I’m having trouble setting up Data Fusion to talk to our SQL Server that runs on our own servers. We use a custom VPC instead of the default Google Cloud network.
This is for a healthcare app so security matters a lot. We already have App Engine Flex working fine with pymssql to talk to the same database through our VPC. Now I want to try Data Fusion for the same thing.
Here’s what I did so far:
- Added the Data Fusion service account to IAM with the Cloud Data Fusion API Service Agent role
- Set the network config in Data Fusion:
system.profile.properties.network = <my_vpc_name>
- Double checked that my SQL Server login and password work
- Made sure the VPC allows traffic on ports 22 and 1433
But I keep getting this timeout error when trying to connect:
Connection timeout occurred. Please check your connection settings. Ensure SQL Server is running on the target host and accepts TCP/IP connections on the specified port. Verify that no firewall is blocking TCP connections to this port.

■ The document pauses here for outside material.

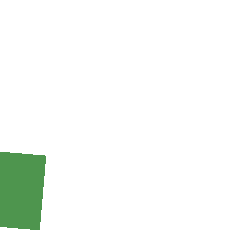
<source format=gbr>
%FSLAX34Y34*%%MOIN*%%AMVECTOR*2,1,0.25,0,0,.5,.5,130*%%ADD10VECTOR*%D10*X0Y0D03*M02*
</source>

I just need to get a basic connection working so I can run some test queries. Any ideas what might be wrong?
Interesting that App Engine Flex works but Data Fusion doesn’t… Are you sure the Dataproc workers that Data Fusion spins up can actually reach your SQL server? Check if the service account has compute.instanceAdmin permissions. Also, what IP range is your SQL server on? Does your VPC have the right routing tables for that range?
Had the same prob last month. Check if your SQL server accepts remote connections - it’s often set to local only by default. Also make sure TCP/IP protocol is enabled in SQL Server Configuration Manager, not just the port.
The timeout indicates that Data Fusion cannot reach your SQL Server. Given that App Engine Flex is functioning properly through the same VPC, the problem likely lies in the Data Fusion network configuration rather than with the database itself. It’s essential to ensure that your Data Fusion instance has VPC peering established correctly for your custom network. Merely configuring system.profile.properties.network might not suffice if the Dataproc cluster cannot route traffic to your on-premises database. Verify that your VPC has the appropriate routes to your SQL Server and that the firewall rules permit traffic from Data Fusion’s IP ranges, not just specific ports. Additionally, consider enabling Private Google Access on the subnet used by Data Fusion. Testing with a basic pipeline to a cloud SQL Server could help determine whether the issue is related to general connectivity or specifically to your on-premises configuration.